§ WORK REQUEST
Your output should contain every record, unchanged.

§ INPUT RECORDS
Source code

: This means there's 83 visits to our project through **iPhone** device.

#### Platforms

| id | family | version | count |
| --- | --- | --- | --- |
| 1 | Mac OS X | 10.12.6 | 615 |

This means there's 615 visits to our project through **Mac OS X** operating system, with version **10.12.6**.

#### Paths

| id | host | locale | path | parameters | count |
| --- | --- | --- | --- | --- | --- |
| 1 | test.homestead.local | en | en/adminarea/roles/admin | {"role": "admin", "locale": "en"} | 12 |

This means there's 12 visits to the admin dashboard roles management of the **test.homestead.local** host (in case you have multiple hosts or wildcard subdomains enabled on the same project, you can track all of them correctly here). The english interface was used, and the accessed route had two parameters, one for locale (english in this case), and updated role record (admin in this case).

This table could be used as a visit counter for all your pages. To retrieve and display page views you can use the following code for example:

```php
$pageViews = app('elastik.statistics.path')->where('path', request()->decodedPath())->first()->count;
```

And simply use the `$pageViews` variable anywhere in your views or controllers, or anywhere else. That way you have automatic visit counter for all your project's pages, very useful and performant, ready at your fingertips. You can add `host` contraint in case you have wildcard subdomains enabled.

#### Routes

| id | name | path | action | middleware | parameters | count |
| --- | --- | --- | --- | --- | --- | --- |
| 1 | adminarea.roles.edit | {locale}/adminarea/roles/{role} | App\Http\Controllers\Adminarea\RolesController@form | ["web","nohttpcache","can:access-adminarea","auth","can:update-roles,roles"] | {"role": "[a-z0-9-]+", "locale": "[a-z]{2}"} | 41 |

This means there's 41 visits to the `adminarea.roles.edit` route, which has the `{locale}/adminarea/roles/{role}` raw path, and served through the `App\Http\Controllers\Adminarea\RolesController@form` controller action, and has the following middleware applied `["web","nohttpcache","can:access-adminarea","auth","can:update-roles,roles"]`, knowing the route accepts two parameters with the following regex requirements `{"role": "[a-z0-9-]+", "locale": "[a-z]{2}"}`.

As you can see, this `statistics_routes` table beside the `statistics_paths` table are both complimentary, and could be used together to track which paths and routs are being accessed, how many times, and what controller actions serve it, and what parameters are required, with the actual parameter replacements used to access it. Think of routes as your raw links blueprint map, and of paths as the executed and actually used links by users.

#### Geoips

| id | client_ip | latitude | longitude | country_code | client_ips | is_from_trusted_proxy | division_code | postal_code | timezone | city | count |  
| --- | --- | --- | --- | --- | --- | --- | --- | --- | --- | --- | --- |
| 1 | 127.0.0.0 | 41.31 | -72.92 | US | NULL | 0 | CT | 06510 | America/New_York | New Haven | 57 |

§ WRITTEN ANSWER
Source code

: This means there's 83 visits to our project through **iPhone** device.

#### Platforms

| id | family | version | count |
| --- | --- | --- | --- |
| 1 | Mac OS X | 10.12.6 | 615 |

This means there's 615 visits to our project through **Mac OS X** operating system, with version **10.12.6**.

#### Paths

| id | host | locale | path | parameters | count |
| --- | --- | --- | --- | --- | --- |
| 1 | test.homestead.local | en | en/adminarea/roles/admin | {"role": "admin", "locale": "en"} | 12 |

This means there's 12 visits to the admin dashboard roles management of the **test.homestead.local** host (in case you have multiple hosts or wildcard subdomains enabled on the same project, you can track all of them correctly here). The english interface was used, and the accessed route had two parameters, one for locale (english in this case), and updated role record (admin in this case).

This table could be used as a visit counter for all your pages. To retrieve and display page views you can use the following code for example:

```php
$pageViews = app('elastik.statistics.path')->where('path', request()->decodedPath())->first()->count;
```

And simply use the `$pageViews` variable anywhere in your views or controllers, or anywhere else. That way you have automatic visit counter for all your project's pages, very useful and performant, ready at your fingertips. You can add `host` contraint in case you have wildcard subdomains enabled.

#### Routes

| id | name | path | action | middleware | parameters | count |
| --- | --- | --- | --- | --- | --- | --- |
| 1 | adminarea.roles.edit | {locale}/adminarea/roles/{role} | App\Http\Controllers\Adminarea\RolesController@form | ["web","nohttpcache","can:access-adminarea","auth","can:update-roles,roles"] | {"role": "[a-z0-9-]+", "locale": "[a-z]{2}"} | 41 |

This means there's 41 visits to the `adminarea.roles.edit` route, which has the `{locale}/adminarea/roles/{role}` raw path, and served through the `App\Http\Controllers\Adminarea\RolesController@form` controller action, and has the following middleware applied `["web","nohttpcache","can:access-adminarea","auth","can:update-roles,roles"]`, knowing the route accepts two parameters with the following regex requirements `{"role": "[a-z0-9-]+", "locale": "[a-z]{2}"}`.

As you can see, this `statistics_routes` table beside the `statistics_paths` table are both complimentary, and could be used together to track which paths and routs are being accessed, how many times, and what controller actions serve it, and what parameters are required, with the actual parameter replacements used to access it. Think of routes as your raw links blueprint map, and of paths as the executed and actually used links by users.

#### Geoips

| id | client_ip | latitude | longitude | country_code | client_ips | is_from_trusted_proxy | division_code | postal_code | timezone | city | count |  
| --- | --- | --- | --- | --- | --- | --- | --- | --- | --- | --- | --- |
| 1 | 127.0.0.0 | 41.31 | -72.92 | US | NULL | 0 | CT | 06510 | America/New_York | New Haven | 57 |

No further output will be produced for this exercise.